As much as I watch and enjoy interviews with celebrities I am a fan of, I also know that there is still a persona that shields that person(s). I get it and do not blame them. They are, after all, aware that what they say and do could cause harm to their careers or their standing with their fans. I do the same thing standing up in front of my students. There is no way that I should step out of that role as teacher, not at that setting. Yet, I also get that my students like and enjoy when I am more myself and human with them as opposed to just educator. This is why I tell a lot of bad jokes and not-very-interesting stories. It does help to create connections. Hmm…so maybe the key is to allow some glimpses beyond a public persona to create or keep those connections.
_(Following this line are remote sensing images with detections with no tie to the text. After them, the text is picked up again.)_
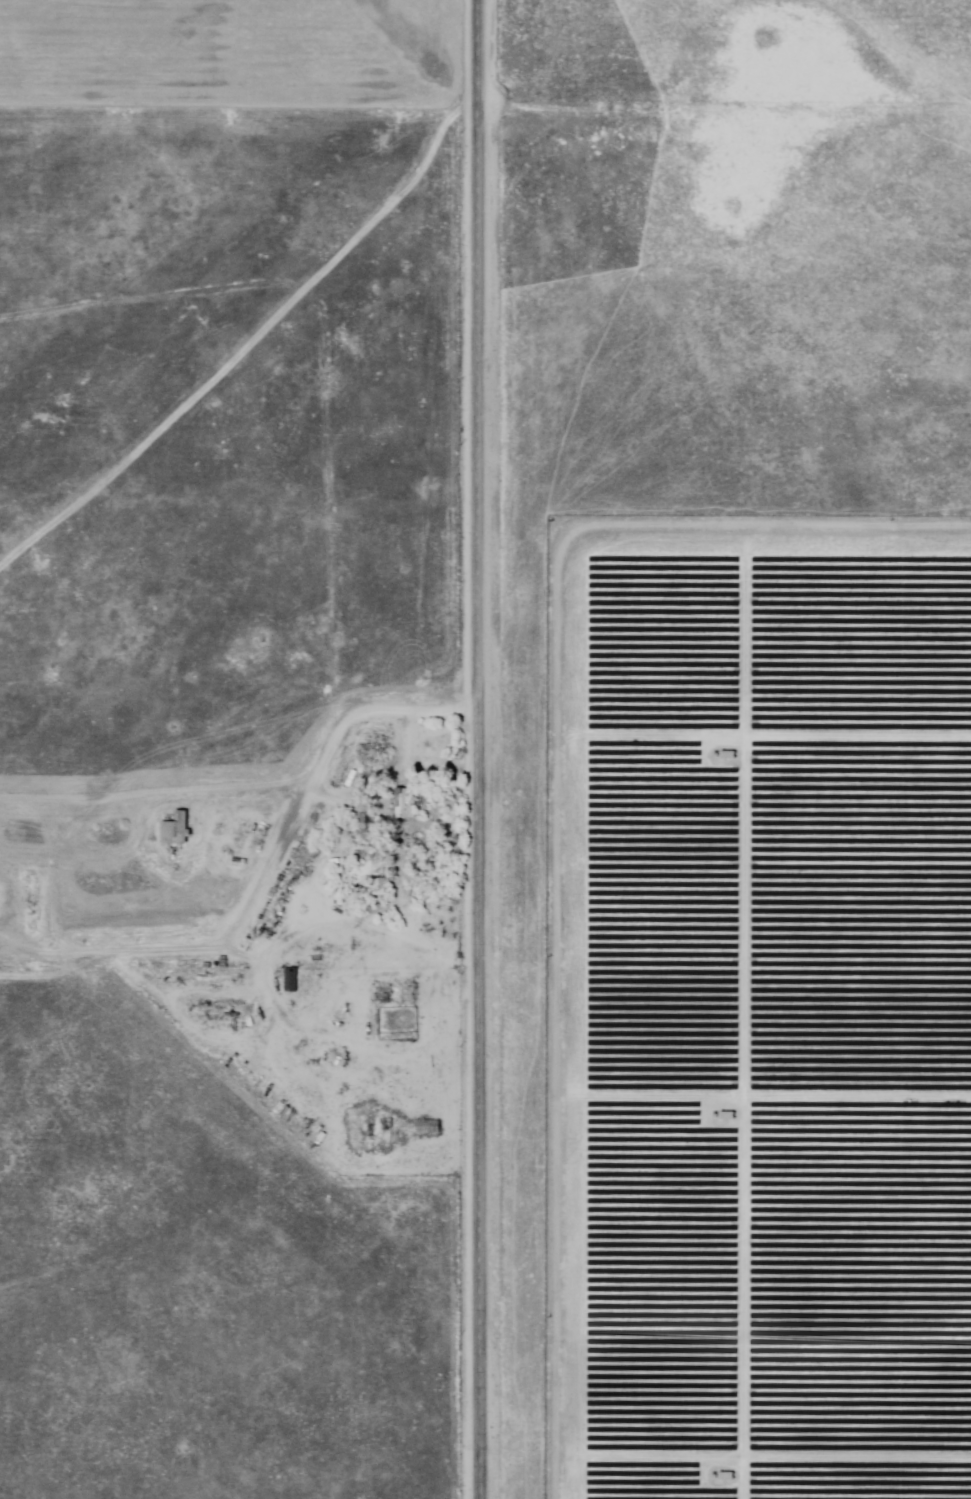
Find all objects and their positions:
road: (727, 42)
road: (479, 749)
solar farm: (741, 749)
road: (144, 790)
building: (404, 804)
building: (176, 828)
road: (269, 877)
building: (375, 885)
road: (414, 925)
building: (291, 979)
building: (427, 1127)
building: (395, 1129)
Interestingly enough, I feel like this has been happening, naturally, in Duranland. I think we are getting some of those more human as opposed to rock star moments. Two examples come to mind. The first one is every time that John cannot get the social media platform he is using to work. His frustration is not only understandable but also relatable. It makes me think of the countless times in my classroom that I cannot get some piece of technology to work. In that moment, John Taylor is like me or I’m like him. We both have struggled in that department. Then, I think of the video that Roger recently did, which featured his kiddo. How many people have had children or pets venture into a video or conference call? Again, other people could relate. At those moments, they are no longer just celebrities on a pedestal but real people with lives, problems, moments of joy, etc. To me, those moments are even better than any interview. I get a glimpse of the real person and feel a connection. That will definitely keep me coming back for more.